Epstein furthermore advances 16 reasons for building models other than prediction (Epstein 2008, 1.9-1.17). None of these reasons is exclusively a reason for employing models, though. The functions, for example, of guiding data collection or discovering new questions can be fulfilled by models and also by any other kind of theoretical reasoning. Nor is it an exclusive virtue of the modeling approach “that it enforces a scientific habit of mind” (Epstein 2008, 1.6). Here Epstein is merely articulating the positivistic stock prejudice of the superiority, if only of a didactic kind, of formal methods. Given what Heath et al. (2009) have found out about the lack of proper validation of many agent-based simulations one might even be inclined to believe the opposite about the simulation method’s aptitude to encourage a scientific habit of mind.

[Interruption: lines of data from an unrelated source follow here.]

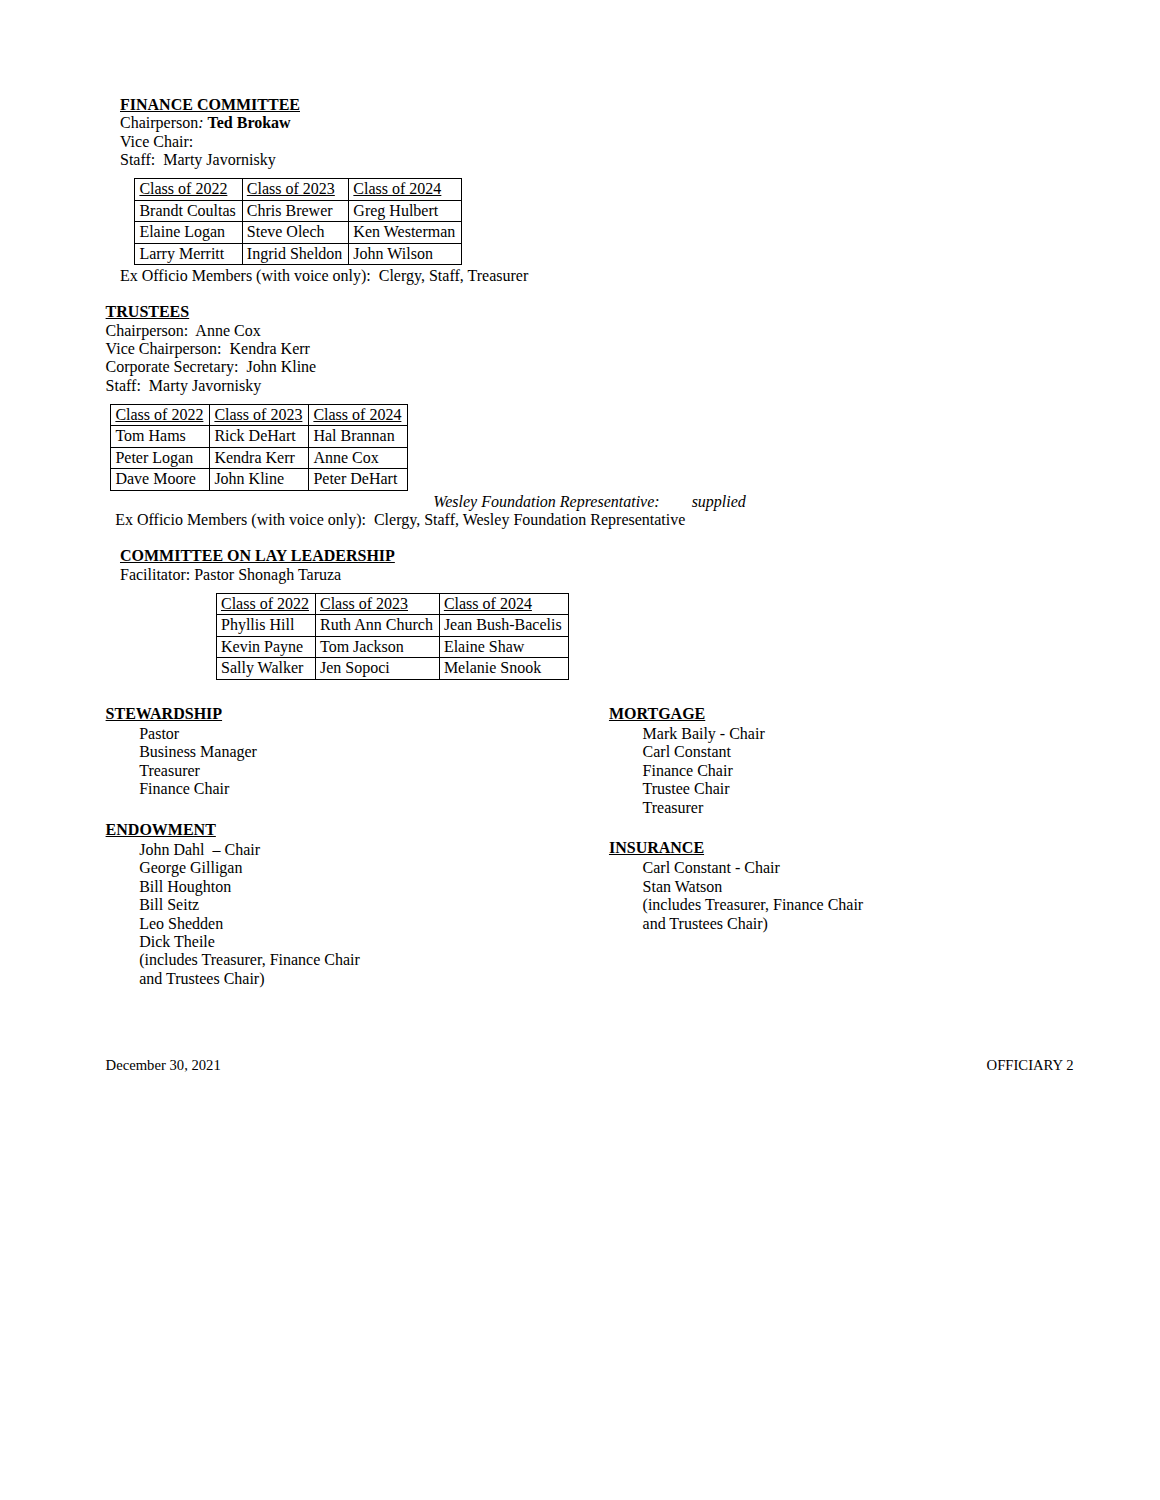FINANCE COMMITTEE
Chairperson: Ted Brokaw
Vice Chair:
Staff: Marty Javornisky
| Class of 2022 | Class of 2023 | Class of 2024 |
| Brandt Coultas | Chris Brewer | Greg Hulbert |
| Elaine Logan | Steve Olech | Ken Westerman |
| Larry Merritt | Ingrid Sheldon | John Wilson |
Ex Officio Members (with voice only): Clergy, Staff, Treasurer
TRUSTEES
Chairperson: Anne Cox
Vice Chairperson: Kendra Kerr
Corporate Secretary: John Kline
Staff: Marty Javornisky
| Class of 2022 | Class of 2023 | Class of 2024 |
| Tom Hams | Rick DeHart | Hal Brannan |
| Peter Logan | Kendra Kerr | Anne Cox |
| Dave Moore | John Kline | Peter DeHart |
Wesley Foundation Representative: supplied
Ex Officio Members (with voice only): Clergy, Staff, Wesley Foundation Representative
COMMITTEE ON LAY LEADERSHIP
Facilitator: Pastor Shonagh Taruza
| Class of 2022 | Class of 2023 | Class of 2024 |
| Phyllis Hill | Ruth Ann Church | Jean Bush-Bacelis |
| Kevin Payne | Tom Jackson | Elaine Shaw |
| Sally Walker | Jen Sopoci | Melanie Snook |
| STEWARDSHIP Pastor Business Manager Treasurer Finance Chair ENDOWMENT John Dahl – Chair George Gilligan Bill Houghton Bill Seitz Leo Shedden Dick Theile (includes Treasurer, Finance Chair and Trustees Chair) | MORTGAGE Mark Baily - Chair Carl Constant Finance Chair Trustee Chair Treasurer INSURANCE Carl Constant - Chair Stan Watson (includes Treasurer, Finance Chair and Trustees Chair) |
December 30, 2021 OFFICIARY 2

It fits into the picture of a somewhat dogmatic belief in the power of modeling approaches that modelers consider the lack of acceptance of their method often as more of a psychological problem on the side of the recipients to be addressed by better propaganda (Barth et al. 2012, 2.11-2.12, 3.22-3.26), rather than a consequence of the still immature methodological basis of many agent-based simulation studies. This attitude runs the risk of self-deception, because one of the major reasons why non-modelers tend to be skeptical of agent-based simulations is that they perceive such simulations as highly speculative. As we have seen, the skeptics have good reason to do so.
 A good discussion of the respective merits and limitations of different research paradigms in the social sciences can be found in Moses/Knutsen (2012).